> **Document segment**:
════

Jorge Luis Borges was born on August 24, 1899, in Buenos Aires, Argentina. His prominent Argentine family included some English ancestors, and Borges actually learned English before Spanish. As a child he read avidly in his father's extensive English library, his favorites including American humorist Mark Twain's The Adventures of Huckleberry Finn (1884), the novels of English writer H.G. Wells, Spanish writer Miguel de Cervantes's Don Quixote (1615), and The Thousand and One Nights (1704). Later in his life Borges wrote of his father's library: "In fact, I sometimes think I have never strayed outside that library."

In 1914 Borges's father took the family to live in Geneva, Switzerland, for several years. There Borges learned German and French and graduated from the Collège de Genève. Borges moved with his family to the Spanish island of Majorca in 1919 and then spent a year in mainland Spain where he became part of the avant-garde Ultraist literary movement, which emphasized poetry with complicated metrical patterns, free verse, and bold imagery.

Early Publications

Borges returned to Buenos Aires in 1921, and two years later his first book, the collection of poems Fervor of Buenos Aires, was published. Active in the literary world, he founded literary journals, published essays and more poems, and established an Argentine branch of the Ultraist movement, from which he later distanced himself.

Borges's first collection of stories, A Universal History of Infamy published in 1935, straddles a line between fiction and biography. The stories recount the lives of roguish or outrageous historical figures, such as an impostor masquerading as an heir ("The Implausible Imposter, Tom Castro") or the Spanish missionary Bartolomé de las Casas, who almost single-handedly began the transatlantic slave trade in the Americas ("The Dread Redeemer Lazarus Morell").

Borges took a high-ranking job as a librarian in Buenos Aires and then suffered two crushing blows in 1938: his father died, and Borges accidentally struck his head on a casement window and sustained a severe injury. The wound led to septicemia, or blood poisoning, leaving him delirious and unable to speak. But when Borges recovered, he experienced a surge of creativity and in the following years published some of his best stories. These appear in Ficciones (1944) and The Aleph and Other Stories, 1933–1969 (1970).

International Acclaim and Later Years

In 1946 Juan Perón was elected president of Argentina. Perón was staunchly anti–United States and anti-Britain. Because Borges had expressed support for the Allies in World War II (1939–45), the Perón government transferred Borges to a degrading job as the public market inspector of poultry and rabbits, a job from which Borges resigned. Without his job Borges got by on lecturing, editing, and writing. In 1952 he published a collection of his essays, Other Inquisitions, 1937–1952. When Perón was ousted in 1955 Borges took an honorary post at the National Library of Argentina and became a professor of English and American literature at the University of Buenos Aires.

Beginning in the 1920s Borges suffered progressively worsening eyesight, the result of a hereditary condition. By the late 1950s he was completely blind. He continued to write, however, dictating short works. He published two books that blurred the distinction between prose and poetry: Dreamtigers (1960) and The Book of Imaginary Beings (1967). He also published the story collections Doctor Brodie's Report (1970) and The Book of Sand (1975).

════

> **Information supplied**:

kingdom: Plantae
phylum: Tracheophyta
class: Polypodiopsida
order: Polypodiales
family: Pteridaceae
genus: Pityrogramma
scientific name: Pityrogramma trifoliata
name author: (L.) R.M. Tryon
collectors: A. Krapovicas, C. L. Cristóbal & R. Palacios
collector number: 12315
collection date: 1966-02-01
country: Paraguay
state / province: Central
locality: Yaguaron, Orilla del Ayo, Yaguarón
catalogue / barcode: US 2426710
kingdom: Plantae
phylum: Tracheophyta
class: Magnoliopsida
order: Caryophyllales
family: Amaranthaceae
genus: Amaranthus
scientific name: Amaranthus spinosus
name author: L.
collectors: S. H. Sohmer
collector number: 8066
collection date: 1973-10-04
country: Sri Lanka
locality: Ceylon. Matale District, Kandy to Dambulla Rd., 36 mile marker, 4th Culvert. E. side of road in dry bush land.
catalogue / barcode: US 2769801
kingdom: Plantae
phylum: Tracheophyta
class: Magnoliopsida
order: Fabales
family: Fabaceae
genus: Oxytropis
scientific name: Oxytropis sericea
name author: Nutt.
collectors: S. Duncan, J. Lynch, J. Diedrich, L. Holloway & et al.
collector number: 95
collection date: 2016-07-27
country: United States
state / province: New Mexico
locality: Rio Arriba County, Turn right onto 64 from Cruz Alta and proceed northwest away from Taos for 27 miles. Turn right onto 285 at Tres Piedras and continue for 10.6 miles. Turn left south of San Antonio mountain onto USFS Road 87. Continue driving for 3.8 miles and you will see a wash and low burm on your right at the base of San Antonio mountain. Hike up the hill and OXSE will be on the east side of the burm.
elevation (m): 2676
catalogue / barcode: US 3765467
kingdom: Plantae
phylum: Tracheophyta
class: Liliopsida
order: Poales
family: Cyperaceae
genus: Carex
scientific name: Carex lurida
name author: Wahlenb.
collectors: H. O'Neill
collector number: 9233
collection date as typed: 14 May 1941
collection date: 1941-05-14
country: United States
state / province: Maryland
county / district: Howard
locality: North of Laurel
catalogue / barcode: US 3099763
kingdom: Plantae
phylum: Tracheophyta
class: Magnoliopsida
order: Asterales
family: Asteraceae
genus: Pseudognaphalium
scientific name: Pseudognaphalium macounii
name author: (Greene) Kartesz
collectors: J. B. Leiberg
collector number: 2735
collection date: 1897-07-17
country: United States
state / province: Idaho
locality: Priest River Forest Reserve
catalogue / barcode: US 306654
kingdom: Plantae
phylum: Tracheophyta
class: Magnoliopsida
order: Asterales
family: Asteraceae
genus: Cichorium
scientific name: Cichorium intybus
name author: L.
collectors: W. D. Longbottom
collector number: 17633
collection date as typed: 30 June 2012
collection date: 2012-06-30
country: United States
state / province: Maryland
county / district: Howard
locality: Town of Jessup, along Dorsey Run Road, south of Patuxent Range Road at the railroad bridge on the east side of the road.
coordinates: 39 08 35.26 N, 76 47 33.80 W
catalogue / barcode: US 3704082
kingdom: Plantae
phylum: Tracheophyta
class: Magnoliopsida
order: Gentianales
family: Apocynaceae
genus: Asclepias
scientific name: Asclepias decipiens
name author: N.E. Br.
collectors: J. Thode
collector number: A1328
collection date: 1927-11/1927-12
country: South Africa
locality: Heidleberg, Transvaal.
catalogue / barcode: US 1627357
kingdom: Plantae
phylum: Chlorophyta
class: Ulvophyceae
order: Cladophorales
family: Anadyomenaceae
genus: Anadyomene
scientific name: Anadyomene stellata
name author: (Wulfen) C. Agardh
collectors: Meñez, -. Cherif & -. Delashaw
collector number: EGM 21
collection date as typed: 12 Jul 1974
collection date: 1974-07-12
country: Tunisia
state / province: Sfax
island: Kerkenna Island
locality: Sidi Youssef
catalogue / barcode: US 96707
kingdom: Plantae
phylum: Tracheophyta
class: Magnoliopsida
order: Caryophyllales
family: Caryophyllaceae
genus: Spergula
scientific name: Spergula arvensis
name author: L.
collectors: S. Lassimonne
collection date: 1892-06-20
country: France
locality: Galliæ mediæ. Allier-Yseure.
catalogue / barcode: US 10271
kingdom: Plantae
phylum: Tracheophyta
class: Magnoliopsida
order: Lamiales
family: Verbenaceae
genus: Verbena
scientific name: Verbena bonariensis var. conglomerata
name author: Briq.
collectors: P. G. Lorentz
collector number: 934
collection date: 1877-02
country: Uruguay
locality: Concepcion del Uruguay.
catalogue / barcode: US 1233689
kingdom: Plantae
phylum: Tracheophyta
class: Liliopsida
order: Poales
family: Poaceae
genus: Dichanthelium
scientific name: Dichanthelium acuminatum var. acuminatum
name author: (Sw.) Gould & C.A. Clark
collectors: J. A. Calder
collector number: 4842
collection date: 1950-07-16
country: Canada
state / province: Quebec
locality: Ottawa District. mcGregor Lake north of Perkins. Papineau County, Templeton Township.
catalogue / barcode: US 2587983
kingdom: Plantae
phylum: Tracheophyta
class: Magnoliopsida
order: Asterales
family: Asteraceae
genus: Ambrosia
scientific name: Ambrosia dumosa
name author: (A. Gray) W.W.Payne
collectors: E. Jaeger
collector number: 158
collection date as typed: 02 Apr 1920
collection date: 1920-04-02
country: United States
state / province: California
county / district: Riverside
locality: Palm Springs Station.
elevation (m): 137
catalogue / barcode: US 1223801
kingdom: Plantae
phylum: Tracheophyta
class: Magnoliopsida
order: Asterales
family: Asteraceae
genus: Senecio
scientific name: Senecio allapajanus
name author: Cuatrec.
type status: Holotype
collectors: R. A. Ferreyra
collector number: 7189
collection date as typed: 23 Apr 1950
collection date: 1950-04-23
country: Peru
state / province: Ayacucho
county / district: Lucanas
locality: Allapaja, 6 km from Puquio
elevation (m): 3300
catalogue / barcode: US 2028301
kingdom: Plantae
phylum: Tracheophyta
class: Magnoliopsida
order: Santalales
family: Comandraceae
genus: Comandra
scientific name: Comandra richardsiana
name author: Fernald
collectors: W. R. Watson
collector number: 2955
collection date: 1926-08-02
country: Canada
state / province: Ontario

════

> **Written request**:
Using the Borges biography, answer these:
(a) In what year did Borges's father take the family to live in Geneva?
(b) To what job did the Perón government transfer Borges?
(c) By when had Borges become completely blind?
Please answer from the Borges biography alone, not from the listing.

> **Reply**:
(a) 1914
(b) Public market inspector of poultry and rabbits
(c) The late 1950s